Mandan News

Brian L. Gray: Friends, the key to survival

Brian L. GrayI struggle with making friends these days.

But I’m old enough to understand why. I lead a busy life with a full agenda, and so do the strangers that could potentially be friends. Still, a full understanding doesn’t change the unfortunate situation I’m in, or make me feel any better, as I recently realized that I haven’t made a new friend in quite a while.

I don’t consider myself a reticent person, or someone who isn’t gregarious, but I am often guilty of using words most people don’t use on an everyday basis, which some people find to be pretentious.

Friends are hard to find at my age. They’re even harder to acquire. For instance, I was recently outside my work building when I ran into a guy that worked there, someone I often saw but never spoke to. Here at the paper I have many neighbors, as I am in a building that hosts a cabal of about five different businesses. The guy was roughly my age, and worked in a different office than mine. He and I spoke about the weather and had a nice random conversation in passing that turned into a few minutes of pleasant conversing. I thought to myself, “This guy’s kinda cool, and I can tell because I didn’t despise him right off the bat. And after talking with him for a while I still don’t hate him.”

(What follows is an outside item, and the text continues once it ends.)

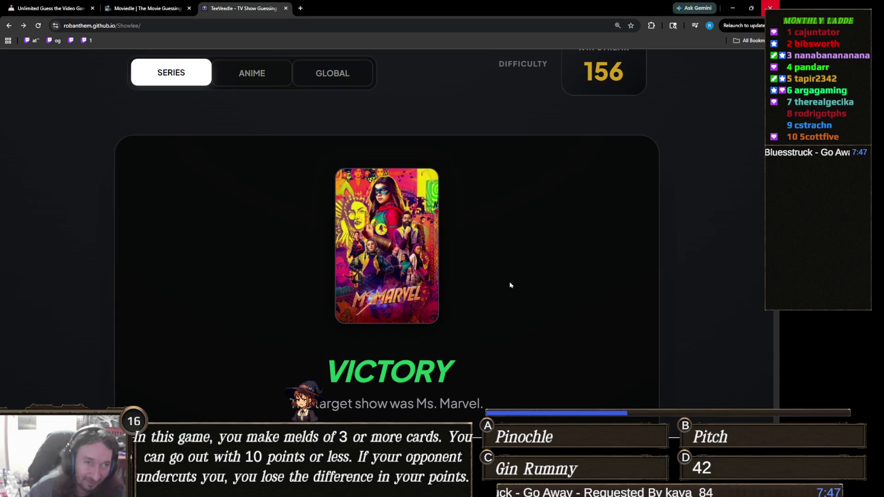
scroll(509, 285, down, 3)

When we parted ways, the thought that I haven’t made a friend in a long time popped up, and I wanted to ask the guy if he wanted to hang out sometime.

But I wasn’t sure how to approach him with it. How does one do this, I thought? Do I just go out of my way to small talk with him, bit by bit each day, and then eventually if things continue to go well ask if he’d like to hang out sometime? Grab a beer or something? What do people my age even do? How do I squeeze in the time to even hang out with another person?

This was like a twisted relationship, I realized. I got nervous and buckled. I gave up. And I knew what it was that kept me from making a new friend. I was afraid of rejection. I didn’t want to deal with that possibility, and have to confront the reasons why, if the potentially new friend said no. Was I not cool enough? Or was I cool enough but didn’t have enough confidence? Or did I exude too much confidence which that person found unnerving? And how would I even know the answers to any of these questions without someone like him helping me to better see my ways?

Another part of me felt that I was happy with who I was, and didn’t need change, or someone like him to change me with his different opinions and points of view that could influence me. Maybe I’m as perfect as I can craft myself and don’t need anyone to shape or mold me. Who needs that? I didn’t have time for that kind of aggravation or distraction.

Friendships are relationships. They get tricky, and sticky, and complicated sometimes. They occasionally end, they go through their ups and downs, and the good ones manage to survive the test of time.

The good friends I have are the ones I don’t see for a long time and once I do, it’s like no time has passed at all. We pick up right where we left off, regardless what we’ve been through since, almost like nothing else really mattered in the time since we last saw each other. Those are the good ones, and I’m blessed to have a few of those.

Friendships these days are hard to come by. It’s not like childhood, where you find out someone is wearing the same pair of socks as you and the two of you become instantly inseparable. Friendship as an adult takes on a deeper meaning. And today’s technology certainly doesn’t help matters any. Our deeply rooted need to connect with people is falsely placated by digital communication, whether it be texts, emails, Facebook, or anything else that claims to bring us all closer but still pulls us further apart.

It also doesn’t help that people don’t use the word “friend” in my age. Friends are instead defined as acquaintances, colleagues, or associates, like we’re all on some vital solo mission and everyone we encounter are merely insignificant beings we stumble across on our way to something more important.

I’ve never liked that train of thought. Friends are a critical part of my life, as they make all the difference between feeling the spiritual lift of personal success and happiness in your life and living out the rest of your life alone in the woods, eternally plotting conspiratorial revenge on all of the negatives forces that surround you.

Let us never forget about Dorothy, who after getting sucked into a tornado and chased by flying monkeys and a green witch learned that the very thing she was looking for in her life was there all along.

When I first got into the business world my focus was on making and saving money and building up work experience. Now I have money saved, and a decent resume, and none of it really matters. It’s nowhere near as important as being a force in the lives of the people I care about, because I know that’s what really makes us feel rich and important. It’s our human connections that feed us what we need, and that’s what lasts.

What matters is the people in my life. My family, my friends, the people I’ve come across in life. Those are the things that matter, that exist most strongly and lasting in the heart. And if I had more of them, I would gladly invite my cup to runneth over.

So I don’t really mind that I haven’t made any new friends lately. I, like Dorothy, am happy with what I have.

And I didn’t even have to deal with witches and flying monkeys to learn that lesson.